Avner Cohen, the Israeli-American historian who, in 1998, published a scholarly history of the Israeli nuclear program, “Israel and the Bomb,” didn’t meet that same fate. But when he returned to Israel in 2001, for an academic conference, he was subjected to fifty hours of questioning by the security arm of the Ministry of Defense about his sources and his motives in writing the book. And in 2002, Yitzhak Yaakov, a former head of the Israel Defense Force’s weapons-research program, received a suspended sentence of two years after writing his memoir. “This entire thing is a nightmare for me,” Yaakov said, during his trial. ”I wake up in the morning and remember that I was interrogated for espionage. I was told that I was worse than Vanunu and my wife is Mata Hari.”

 

Now that Israel is threatening to bomb Iran’s undeclared nuclear research program—a program that the American intelligence services don’t believe to have progressed to the stage of attempting to construct actual warheads, according to the Times—the pretence continues. Take this 2010 interview in The Atlantic with Benjamin Netanyahu, by my former colleague Jeffrey Goldberg:

Netanyahu would not frame the issue in terms of nuclear parity—the Israeli policy of amimut, or opacity, prohibits acknowledging the existence of the country’s nuclear arsenal, which consists of more than 100 weapons, mainly two-stage thermonuclear devices, capable of being delivered by missile, fighter-bomber, or submarine (two of which are said by intelligence sources to be currently positioned in the Persian Gulf). Instead, he framed the Iranian program as a threat not only to Israel but to all of Western civilization.

It is, of course, up to the government of Israel to formulate its policies based upon its view of the country’s self-interest. And, surely, the United States must do the same thing. In his speech to AIPAC yesterday, President Obama said this:

A nuclear-armed Iran is completely counter to Israel’s security interests. But it is also counter to the national-security interests of the United States. A nuclear-armed Iran would thoroughly undermine the nonproliferation regime that we’ve done so much to build. There are risks that an Iranian nuclear weapon could fall into the hands of a terrorist organization. It is almost certain that others in the region would feel compelled to get their own nuclear weapon, triggering an arms race in one of the world’s most volatile regions.

In what was a lengthy speech, there was no mention of Israel’s nuclear weapons, or of its long-standing refusal to join the Nuclear Non-Proliferation Treaty. Has any American president publicly acknowledged these facts? In his latest book, “The Worse Kept Secret: Israel’s Bargain with the Bomb,” Avner Cohen refers to a meeting in September, 1969, between President Richard Nixon and Golda Meir about Israel’s clandestine nukes.

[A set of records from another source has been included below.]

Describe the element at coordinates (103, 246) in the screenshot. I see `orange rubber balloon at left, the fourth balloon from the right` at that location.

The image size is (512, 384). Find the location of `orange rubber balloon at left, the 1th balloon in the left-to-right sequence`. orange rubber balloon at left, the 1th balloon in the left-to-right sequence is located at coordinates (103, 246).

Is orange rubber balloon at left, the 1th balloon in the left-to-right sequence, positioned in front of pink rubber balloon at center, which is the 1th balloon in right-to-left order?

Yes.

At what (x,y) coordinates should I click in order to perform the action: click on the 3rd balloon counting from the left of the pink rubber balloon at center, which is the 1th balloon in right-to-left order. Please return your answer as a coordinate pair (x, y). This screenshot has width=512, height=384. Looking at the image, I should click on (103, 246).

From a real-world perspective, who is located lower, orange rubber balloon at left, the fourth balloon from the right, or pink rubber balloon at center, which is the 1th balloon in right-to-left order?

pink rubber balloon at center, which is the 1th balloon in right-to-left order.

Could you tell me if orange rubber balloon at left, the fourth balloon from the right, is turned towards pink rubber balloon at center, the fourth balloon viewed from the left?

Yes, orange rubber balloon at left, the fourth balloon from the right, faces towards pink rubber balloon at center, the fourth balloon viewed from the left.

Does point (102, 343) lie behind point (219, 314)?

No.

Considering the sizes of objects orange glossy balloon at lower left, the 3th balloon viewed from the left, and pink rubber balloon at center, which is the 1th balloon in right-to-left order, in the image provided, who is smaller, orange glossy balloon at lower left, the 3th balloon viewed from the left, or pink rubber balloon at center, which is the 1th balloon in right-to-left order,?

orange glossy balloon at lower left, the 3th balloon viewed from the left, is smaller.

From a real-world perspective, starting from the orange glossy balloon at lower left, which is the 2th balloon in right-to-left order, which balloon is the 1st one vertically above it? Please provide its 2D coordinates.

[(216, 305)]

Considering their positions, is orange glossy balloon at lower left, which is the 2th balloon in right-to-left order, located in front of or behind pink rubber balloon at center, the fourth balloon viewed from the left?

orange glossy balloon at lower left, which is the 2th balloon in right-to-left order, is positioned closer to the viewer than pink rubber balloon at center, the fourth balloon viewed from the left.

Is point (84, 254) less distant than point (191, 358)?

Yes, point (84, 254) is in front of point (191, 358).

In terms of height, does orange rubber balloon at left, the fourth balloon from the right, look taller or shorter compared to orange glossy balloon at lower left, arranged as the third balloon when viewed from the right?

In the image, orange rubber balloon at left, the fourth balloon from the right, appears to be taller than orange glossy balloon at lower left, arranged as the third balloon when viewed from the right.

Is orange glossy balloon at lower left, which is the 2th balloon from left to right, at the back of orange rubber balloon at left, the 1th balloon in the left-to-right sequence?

No written record of or oral testimony about what transpired at this meeting is known to have survived, so what the leaders discussed remains shrouded in mystery. In retrospect, we can say that it was at this meeting that amimut as strategic posture mutually supported by Israel and the United States came into being. The Nixon-Meir meeting is the birthplace of the bargain.

At a time when the Israeli lobby in this country, with the coöperation of the Republican candidates, is exerting pressure on the United States to support Netanyahu’s hard line on Iran, it might be time to revisit this bargain. It wouldn’t necessarily change much. The regime in Tehran is a deeply unpleasant one, and many of our other allies, including Britain, France, and Saudi Arabia, are also determined to prevent it from joining the nuclear club. But publicly acknowledging what everybody already knows about Israel—that it’s one of the world’s nuclear powers—would make the United States less vulnerable to the charge of double standards.